— Эко! — вытаращил глаза Елупко. — Так уж и за день? Как в сказке!
Не сделаешь по-моему, Марья будет жить в твоем дому, а ты в ее… Да гляди, двор не забудь поставить для скотины. Я и в Горице видел три-четыре развалюхи. Пока буду жить на Озере, старое да ветхое прочь! У Шуйских бедно не живут… Холстов привези, не забудь. Чтоб все одеты были.
Елупко пал на колени, шепча краем рта Марье:
— Кланяйся, дурища!
Но женщина стояла обмерев, а молодой князь, не оборачиваясь, сел в седло и поскакал по влажной майской дороге к молодой березовой рощице, за которой озеро и починок. То озеро слыло святым, а в починке жили иконописцы.
Глядя вслед князю, Елупко поднялся с земли.
— Уж не ангел, а сам Господь над тобой пролетел, Марья… Ты за меня молись. Я мог бы и другой дорогой провезти князя. Подобрел-то он от горестей, жена у него померла, не разродилась. — И закричал на Марью: — Где избу тебе ставить, показывай!
— Возле колодца. Далеко до колодца-то ходить… Тут ведь раньше еще два двора стояло. Погорели.
Елупко чесал в затылке, улыбался.
— Говорят: беды кульем валятся, а счастье золотниками, а тебе после бед твоих полный куль счастья. — Поспешил к лошадке своей. — Торопиться ведь надо!

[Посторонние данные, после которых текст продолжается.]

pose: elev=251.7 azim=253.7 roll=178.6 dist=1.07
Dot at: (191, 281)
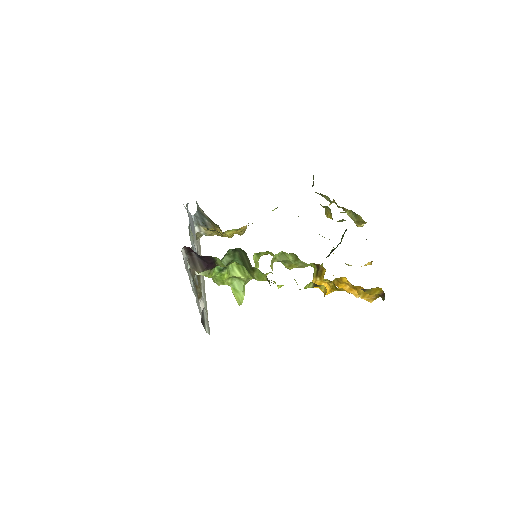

Впервые после горчайшего своего дня ощутил Василий Иванович тепло в груди. Уж так было холодно всю долгую зиму — вставать из-под теплого одеяла не хотелось.
Весной на птиц прилетных, ни в чем не повинных, глаз не поднимал, зеленеющая земля не радовала. И вот теперь, замирая душой, вдыхал он со сладостью, с жадностью запах едва-едва раскрывшихся березовых листочков.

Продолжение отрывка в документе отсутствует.